Марья Тимофеевна только что вернулась из кремля ото всенощной и хотела садиться ужинать, как в дверь робко постучали.
- Кто там? - крикнула она.
- Пусти. Дело важное! - услышала она голос известной ей посадской нищенки Авдотьи.
- Иди. Чего там у тебя!
Старуха вошла, вынула полено из тряпья и усердно помолилась на иконы. Поздоровалась.
- Где барин?
- В опочивальне. Вчера караулил. Сегодня отсыпается.
- Буди его, да скорее! Не то опоздаешь.
- Что такое?
- Буди, говорю! - повелительно крикнула старуха.
- Ах, что же это такое?! - растерялась Марья Тимофеевна, удивившись настойчивости и развязности всегда тихой и жалкой нищенки. Пошла в опочивальню к Петру и разбудила его.
- Что-о-о?! - недовольно спросил Петр.
- Тебя... Дело важное...
- Да кто там?
- Тюремная поденщица... Скорее! Скорее!
Петр, ворча, торопливо встал с постели, накинул халат и вышел к нищенке. Та, как увидала его, так и бросилась в ноги.
- Родной!.. Прости старуху!.. Жадна я!.. Каюсь! На том свете жечь будут за алчность!.. Знаю!
- Да говори же - в чем дело? - начал сердиться Петр.

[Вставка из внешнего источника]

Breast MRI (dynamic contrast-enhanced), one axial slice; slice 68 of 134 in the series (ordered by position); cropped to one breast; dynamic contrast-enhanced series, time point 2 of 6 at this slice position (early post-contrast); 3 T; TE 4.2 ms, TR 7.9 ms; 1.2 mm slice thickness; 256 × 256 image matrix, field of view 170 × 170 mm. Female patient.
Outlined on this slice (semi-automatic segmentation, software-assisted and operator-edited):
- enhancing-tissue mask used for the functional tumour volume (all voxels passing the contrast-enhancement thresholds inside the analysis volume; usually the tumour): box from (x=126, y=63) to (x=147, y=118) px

- Сто червонцев... Дай, батюшка, не жалей. Тебе лучше. Все богатство твое все одно прахом пойдет.
- Какие червонцы? Ты в своем ли уме? Вставай!

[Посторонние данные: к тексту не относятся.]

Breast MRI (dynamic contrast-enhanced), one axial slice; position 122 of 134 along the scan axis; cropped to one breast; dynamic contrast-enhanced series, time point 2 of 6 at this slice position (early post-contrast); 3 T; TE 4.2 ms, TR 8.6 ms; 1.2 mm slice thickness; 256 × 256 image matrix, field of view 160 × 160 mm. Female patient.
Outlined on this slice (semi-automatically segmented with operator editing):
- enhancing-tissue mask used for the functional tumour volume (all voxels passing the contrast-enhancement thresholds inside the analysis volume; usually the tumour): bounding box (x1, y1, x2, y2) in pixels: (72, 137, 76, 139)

- В своем, батюшка, в своем. Дай, не скупись, а я тебе тайну скажу. По гроб благодарен мне будешь.
- Говори!
- Червонцы?!
- Говори. Не обману же я!
- Не обманешь?!
- Да говори!
Старуха подозрительно поглядела сначала в лицо Петру, потом Марье Тимофеевне.

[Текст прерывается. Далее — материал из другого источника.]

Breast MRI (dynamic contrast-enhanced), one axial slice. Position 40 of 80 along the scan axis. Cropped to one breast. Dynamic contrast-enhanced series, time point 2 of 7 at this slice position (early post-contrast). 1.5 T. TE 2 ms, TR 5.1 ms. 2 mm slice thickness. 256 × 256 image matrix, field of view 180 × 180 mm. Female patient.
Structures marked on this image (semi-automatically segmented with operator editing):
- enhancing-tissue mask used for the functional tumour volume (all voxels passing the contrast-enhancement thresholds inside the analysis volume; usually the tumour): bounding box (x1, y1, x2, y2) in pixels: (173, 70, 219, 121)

- Ну, смотрите же. Нищенку - грех обижать. Слушай. Наклонись.
Петр подставил ей ухо. Старуха рассказала все, что слышала в тюрьме.
Петр ждал этого, он сам предчувствовал беду в последние дни. Косые взгляды, перешептывания, грубость начальства - все это не предвещало ничего хорошего. "Так это и должно было кончиться!" - думал Рыхловский.
Клевета, зависть и неприязнь окружили его с первых же дней появления в Нижнем. На него смотрели, как на чужого. Исподтишка над ним посмеивались. В глаза льстили, старались перейти на короткую ногу, выпытывали: как он думает о губернаторе, о своем полковом командире, расспрашивали даже насчет царицы, Разумовского, насчет двора; и о Тайной канцелярии шепотком старались выпытать кое-что, а потом шли к начальству и передавали его слова, прибавляя к ним то, чего и не говорил. Начались обиды, очные ставки, оправдания и всякие унизительные для офицера, даже просто для человека, скандалы. Все сослуживцы точно сговорились сжить его с белого света. И прозвали они его недаром "белой вороной".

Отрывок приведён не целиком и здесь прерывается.